For all their thematic similarities, there are obvious differences between these two productions. All My Sons is a student production, while Antigone is performed by a professional company of older, more experienced actors. All My Sons is being staged, naturally, in the Arthur Miller Theatre, a cozy, intimate space. Antigone is performed in the cavernous Power Center. I was fortunate enough to be seated in the second row for Antigone, but somehow I never felt fully drawn into the drama. The Greek tragedies were originally performed for religious ceremonies—perhaps the ideal audience is an audience of gods, not mere mortals. I felt distanced from Antigone, like it was somehow beyond my grasp. On the other hand, Goldberg’s production of All My Sons felt down-to-earth, specific, and real. The play has the structure of Greek tragedy—a well-renowned man commits a grave offense and is forced to pay the price for his actions—but the Kellers are not lofty, kingly figures.
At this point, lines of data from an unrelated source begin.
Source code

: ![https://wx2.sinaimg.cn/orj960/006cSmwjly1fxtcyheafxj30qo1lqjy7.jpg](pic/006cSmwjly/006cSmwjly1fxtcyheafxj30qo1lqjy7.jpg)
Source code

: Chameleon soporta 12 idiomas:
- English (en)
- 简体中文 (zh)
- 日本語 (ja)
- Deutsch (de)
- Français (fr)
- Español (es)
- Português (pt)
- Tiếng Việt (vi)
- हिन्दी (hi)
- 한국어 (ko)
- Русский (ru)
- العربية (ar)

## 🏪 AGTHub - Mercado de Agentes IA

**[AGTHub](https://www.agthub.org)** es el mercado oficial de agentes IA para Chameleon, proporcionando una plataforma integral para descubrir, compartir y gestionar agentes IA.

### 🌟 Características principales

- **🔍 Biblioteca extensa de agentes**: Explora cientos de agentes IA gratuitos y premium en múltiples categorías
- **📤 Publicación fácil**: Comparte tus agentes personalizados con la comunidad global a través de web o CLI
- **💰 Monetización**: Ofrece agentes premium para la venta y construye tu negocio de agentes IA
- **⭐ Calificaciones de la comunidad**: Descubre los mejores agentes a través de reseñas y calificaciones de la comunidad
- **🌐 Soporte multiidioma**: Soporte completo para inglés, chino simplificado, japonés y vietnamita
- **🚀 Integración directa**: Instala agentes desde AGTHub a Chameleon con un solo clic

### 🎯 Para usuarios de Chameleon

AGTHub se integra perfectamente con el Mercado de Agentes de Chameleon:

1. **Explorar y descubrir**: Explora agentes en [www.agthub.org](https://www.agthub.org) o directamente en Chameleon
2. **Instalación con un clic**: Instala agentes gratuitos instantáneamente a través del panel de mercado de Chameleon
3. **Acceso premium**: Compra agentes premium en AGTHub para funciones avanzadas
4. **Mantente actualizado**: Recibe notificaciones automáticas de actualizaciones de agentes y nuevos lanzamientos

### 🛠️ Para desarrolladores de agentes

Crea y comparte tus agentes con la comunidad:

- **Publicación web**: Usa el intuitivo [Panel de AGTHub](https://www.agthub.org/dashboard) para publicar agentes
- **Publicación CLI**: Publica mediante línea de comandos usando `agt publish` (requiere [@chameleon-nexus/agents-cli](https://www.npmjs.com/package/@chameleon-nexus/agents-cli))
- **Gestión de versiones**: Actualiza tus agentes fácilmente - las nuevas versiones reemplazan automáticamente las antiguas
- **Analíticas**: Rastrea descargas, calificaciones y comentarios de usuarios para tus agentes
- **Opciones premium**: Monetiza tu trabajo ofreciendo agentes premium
They are ordinary people, and their ordinariness is what makes their tragedy so terrifying.

 

Still, there were moments in Antigone that I’ll never forget—like when Antigone silently buried her brother. Or when Antigone’s sister Ismene (played with shifting shades of tenderness and harshness by Kirsty Bushell), praying to Bacchus, shrieked the words “Grant us light!” Or when Binoche, as the Chorus, sat at the lip of the stage, simply telling the story to a handful of people in the front row. These moments could have been already forgotten by everybody else in the audience, but I’ll probably remember them for a very, very long time. Maybe that’s why we go to see these intense, serious shows—not to feel good, necessarily, but to walk away with a few unforgettable moments.